The Senate today decided to roll over and play dead in exchange for lavish porky treats, and overwhelmingly pass the final iteration of the gigantic Energy Bill That Wouldn't Die (wire coverage lacking so far). Well, party favors for all except those of us who are actually concerned about climate change, but this suprises precisely nobody. Just like the fact that it took the AP until now to notice this potentially related and really creepy story that's been kicking around all summer.

In honor of which, here's the good if broadly fluffy cover story of this month's National Geographic summarizing what's right and what's very, very wrong with the world's energy policies. My only real complaint: failure to distinguish Brazilian biodiesel efforts from American ethanol. The former is generally sustainable and probably carbon-neutral, whereas the latter consumes so much fertilizer and energy that it's a net loss in the global carbon and energy balances.

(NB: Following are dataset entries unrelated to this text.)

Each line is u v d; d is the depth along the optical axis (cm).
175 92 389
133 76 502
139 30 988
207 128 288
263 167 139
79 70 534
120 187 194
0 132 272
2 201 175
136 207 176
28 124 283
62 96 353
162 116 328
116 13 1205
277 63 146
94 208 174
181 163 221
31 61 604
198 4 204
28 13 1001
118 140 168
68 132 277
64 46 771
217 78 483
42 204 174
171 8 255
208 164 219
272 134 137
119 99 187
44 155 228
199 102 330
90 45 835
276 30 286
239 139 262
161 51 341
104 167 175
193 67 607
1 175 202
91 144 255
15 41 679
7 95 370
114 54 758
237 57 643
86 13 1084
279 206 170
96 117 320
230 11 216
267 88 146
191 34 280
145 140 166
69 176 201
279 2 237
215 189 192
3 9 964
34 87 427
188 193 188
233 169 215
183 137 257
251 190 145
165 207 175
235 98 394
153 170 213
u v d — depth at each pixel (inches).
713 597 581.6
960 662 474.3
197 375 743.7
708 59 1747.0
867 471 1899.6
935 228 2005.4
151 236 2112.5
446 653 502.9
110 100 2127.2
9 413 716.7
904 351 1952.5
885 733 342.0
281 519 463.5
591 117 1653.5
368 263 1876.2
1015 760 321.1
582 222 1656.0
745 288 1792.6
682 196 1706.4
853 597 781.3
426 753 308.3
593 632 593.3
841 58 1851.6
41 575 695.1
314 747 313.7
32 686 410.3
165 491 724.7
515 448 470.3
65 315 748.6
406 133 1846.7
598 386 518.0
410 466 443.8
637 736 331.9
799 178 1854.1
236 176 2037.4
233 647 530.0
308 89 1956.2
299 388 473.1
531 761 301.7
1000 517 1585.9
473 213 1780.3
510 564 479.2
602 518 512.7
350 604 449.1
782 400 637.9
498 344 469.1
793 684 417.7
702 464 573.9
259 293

And just for the space geeks out there, the New York Times summarizes the current state of play in NASA's thinking on a Shuttle replacement. I have to hand it to the present crop of planners -- this is a bit of deft institutional judo that takes full advantage of both Congressional and technological inertia.

Posted by Milligan at August 2, 2005 6:43 PM | TrackBack
Comments

At least they didn't keep the floor vote open two plut hours to get it passed (like CAFTA in the House). Shennanigans aren't news in this Congress cause they happen all the damn time.